→ **ZU ERLEDIGEN**: Gib aus dem folgenden Textauszug über die Elektronikbranche die Passage wortgetreu wieder, beginnend bei „Da wird schnell“ und endend bei „Flachbildgeräte zur Reparatur.“.

→ **TEXTAUSZUG**:
===============

Ein anderes Beispiel dafür, wie schnelllebig die Branche geworden ist, stellt die Blu-ray-Technologie dar: Die Markteinführung in Deutschland liegt gerade einmal drei Jahre zurück. Damals kostete ein Abspielgerät zwischen 600 und 700 Euro. Heute beginnt die Einstiegspreisklasse bei 100 bis 200 Euro. Willutzki: „Stellen Sie sich vor, Sie kaufen heute ein Auto für 30.000 Euro, und zwei oder drei Jahre später würden Sie das vergleichbar ausgestattete Auto ebenfalls neu für 10.000 Euro kaufen. Das ist unsere Branche.“

Da wird schnell klar: Seit der „Geiz ist geil“-Ära können die Betriebe vom Geräteverkauf nicht mehr leben. Willutzki schätzt, dass der Umsatz bereits zu einem Drittel mit Dienstleistungen erwirtschaftet wird – die aber schon die Hälfte des Betriebsergebnisses ausmachen. Zunehmend gefragt sind auch wieder Werkstattleistungen. Während etwa die letzten Generationen der Röhrenfernseher technisch ausgereift und langlebig waren, kommen jetzt die ersten hochwertigen Flachbildgeräte zur Reparatur.

Da ist es nur konsequent, was der Obermeister in seinem eigenen Betrieb gemacht hat, als eine große Handelskette vor einigen Jahren begann, abends länger zu öffnen: Willutzki halbierte seine eigenen Öffnungszeiten – von 40 auf 20 Stunden pro Woche. „Dafür sind wir für unsere Kunden schneller da. Das funktioniert seit acht Jahren“, erläutert er. Alle zwei Stunden wird der Anrufbeantworter abgehört. Innerhalb von zwei bis drei Stunden ist ein Techniker beim Kunden, wenn der ein Problem hat. Wobei er einschränkt: „Wir sind auf dem Land – im städtischen Bereich würde das so sicher nicht umsetzbar sein.“ Dennoch: Ein interessantes Beispiel ist es allemal.

===============

→ **DATENAUSZÜGE**:
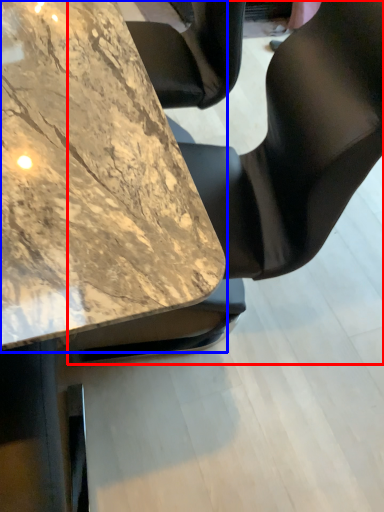
Question: Which object appears closest to the camera in this image, chair (highlighted by a red box) or table (highlighted by a blue box)?

Choices:
 (A) chair
 (B) table

Answer: (B)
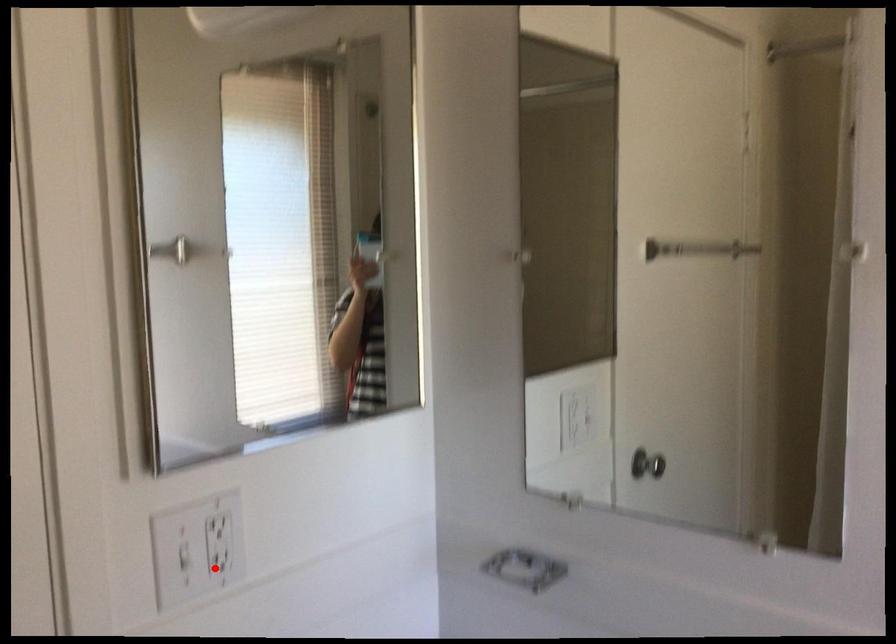
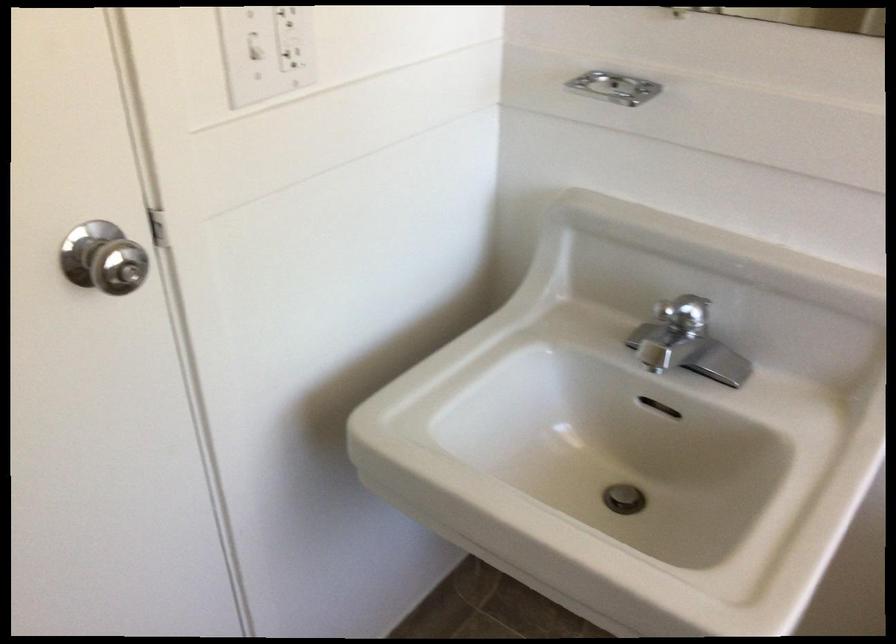
Find the pixel in the second image that matches the highlighted location in the first image.

(291, 59)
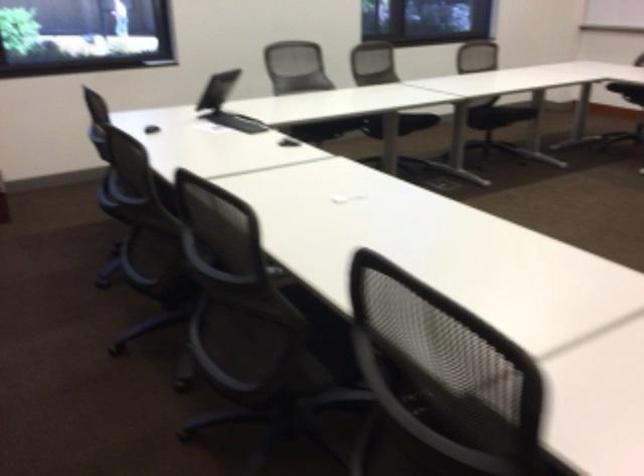
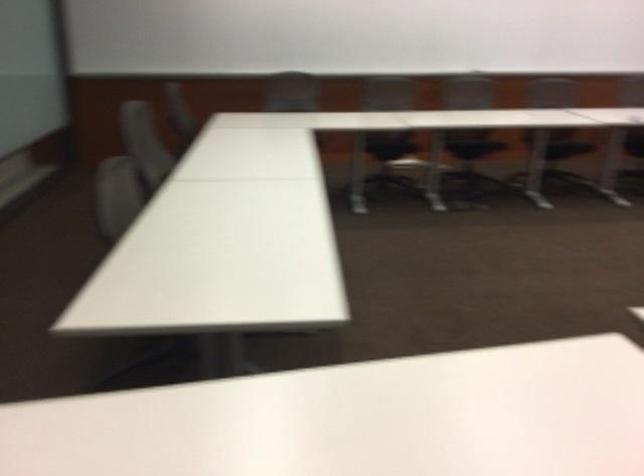
First-person continuous shooting, in which direction is the camera rotating?

The camera rotated toward right-down.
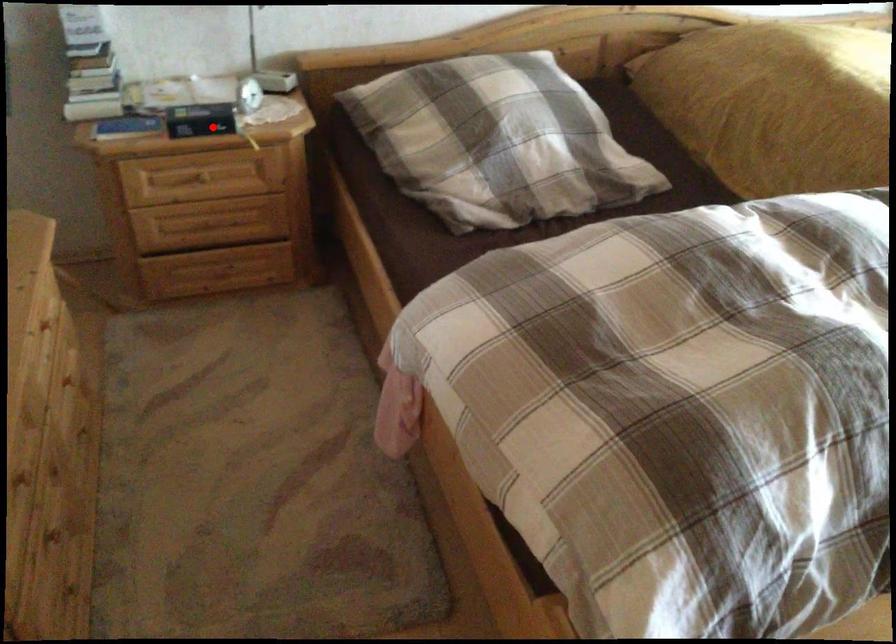
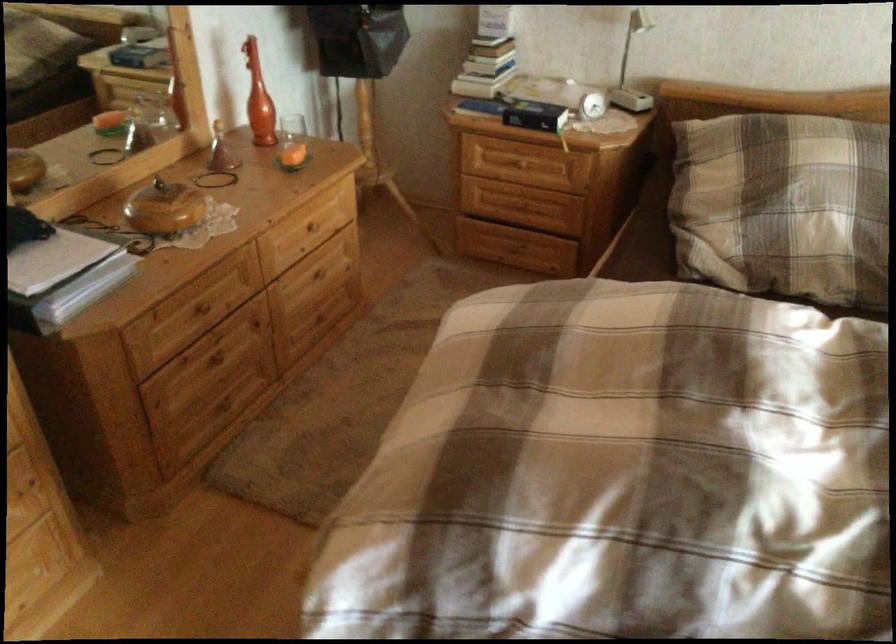
The point at the highlighted location is marked in the first image. Where is the corresponding point in the second image?

(535, 115)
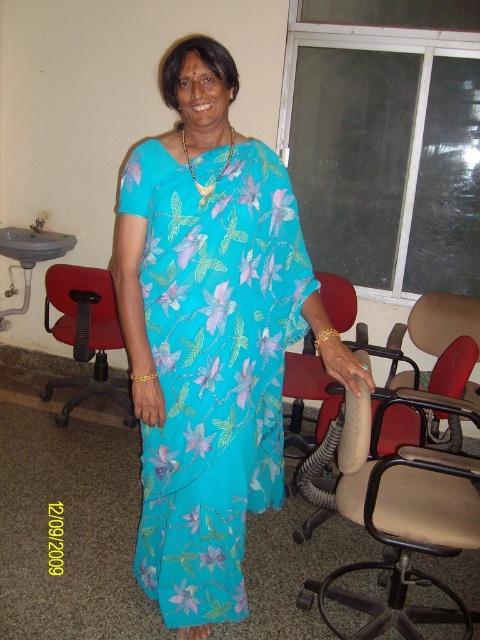
Between turquoise floral fabric dress at center and matte red chair at left, which one has less height?

matte red chair at left is shorter.

The height and width of the screenshot is (640, 480). In order to click on turquoise floral fabric dress at center in this screenshot , I will do pyautogui.click(x=213, y=364).

This screenshot has height=640, width=480. What do you see at coordinates (213, 364) in the screenshot?
I see `turquoise floral fabric dress at center` at bounding box center [213, 364].

Where is `turquoise floral fabric dress at center`? turquoise floral fabric dress at center is located at coordinates (213, 364).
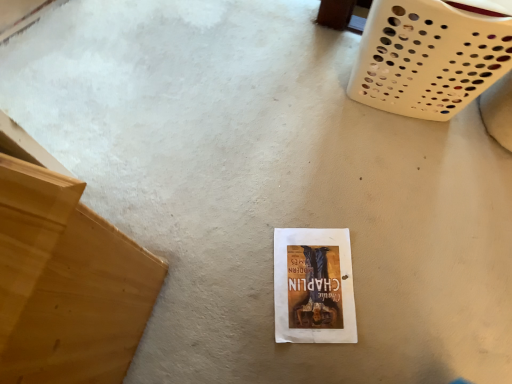
Question: Is light brown wood at left bigger than white paper at center?

Choices:
 (A) no
 (B) yes

Answer: (B)

Question: Considering the relative positions of light brown wood at left and white paper at center in the image provided, is light brown wood at left in front of white paper at center?

Choices:
 (A) yes
 (B) no

Answer: (A)

Question: Can you confirm if light brown wood at left is smaller than white paper at center?

Choices:
 (A) no
 (B) yes

Answer: (A)

Question: From a real-world perspective, is light brown wood at left below white paper at center?

Choices:
 (A) no
 (B) yes

Answer: (A)

Question: Is light brown wood at left positioned behind white paper at center?

Choices:
 (A) yes
 (B) no

Answer: (B)

Question: From the image's perspective, does light brown wood at left appear lower than white paper at center?

Choices:
 (A) no
 (B) yes

Answer: (A)

Question: Is white paper at center positioned far away from white plastic basket at upper right?

Choices:
 (A) yes
 (B) no

Answer: (B)

Question: From the image's perspective, would you say white paper at center is shown under white plastic basket at upper right?

Choices:
 (A) yes
 (B) no

Answer: (A)

Question: Does white paper at center come behind white plastic basket at upper right?

Choices:
 (A) yes
 (B) no

Answer: (A)

Question: Is white paper at center thinner than white plastic basket at upper right?

Choices:
 (A) yes
 (B) no

Answer: (A)

Question: Is white paper at center wider than white plastic basket at upper right?

Choices:
 (A) yes
 (B) no

Answer: (B)

Question: Does white paper at center contain white plastic basket at upper right?

Choices:
 (A) yes
 (B) no

Answer: (B)

Question: Is white plastic basket at upper right aimed at white paper at center?

Choices:
 (A) no
 (B) yes

Answer: (B)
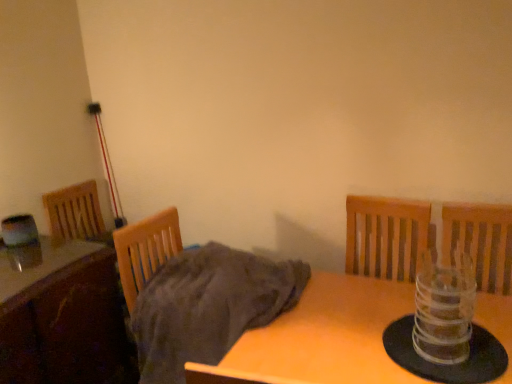
Question: Is gray cotton blanket at center in front of or behind transparent plastic candle holder at right in the image?

Choices:
 (A) front
 (B) behind

Answer: (B)

Question: Based on their sizes in the image, would you say gray cotton blanket at center is bigger or smaller than transparent plastic candle holder at right?

Choices:
 (A) small
 (B) big

Answer: (B)

Question: Which object is the closest to the wooden table at center, which is the 1th table in right-to-left order?

Choices:
 (A) wooden table at lower left, positioned as the 2th table in right-to-left order
 (B) transparent plastic candle holder at right
 (C) gray cotton blanket at center

Answer: (C)

Question: Based on their relative distances, which object is farther from the transparent plastic candle holder at right?

Choices:
 (A) wooden table at lower left, positioned as the 2th table in right-to-left order
 (B) gray cotton blanket at center
 (C) wooden table at center, which is the 1th table in right-to-left order

Answer: (A)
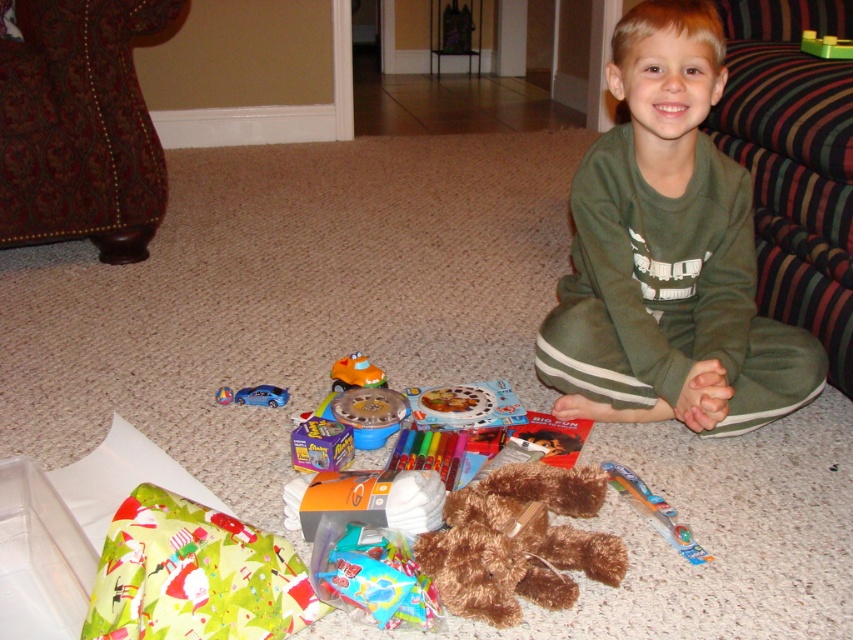
You are a parent trying to organize the child play area. The orange plastic toy car at center and the metallic blue car at lower left are blocking the path to the bathroom. Which car should you move first to clear the path?

The metallic blue car at lower left should be moved first because the orange plastic toy car at center is located above it, meaning the metallic blue car is lower and closer to the path.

===============

→ **LÖSUNG DER AUFGABE**:
Da wird schnell klar: Seit der „Geiz ist geil“-Ära können die Betriebe vom Geräteverkauf nicht mehr leben. Willutzki schätzt, dass der Umsatz bereits zu einem Drittel mit Dienstleistungen erwirtschaftet wird – die aber schon die Hälfte des Betriebsergebnisses ausmachen. Zunehmend gefragt sind auch wieder Werkstattleistungen. Während etwa die letzten Generationen der Röhrenfernseher technisch ausgereift und langlebig waren, kommen jetzt die ersten hochwertigen Flachbildgeräte zur Reparatur.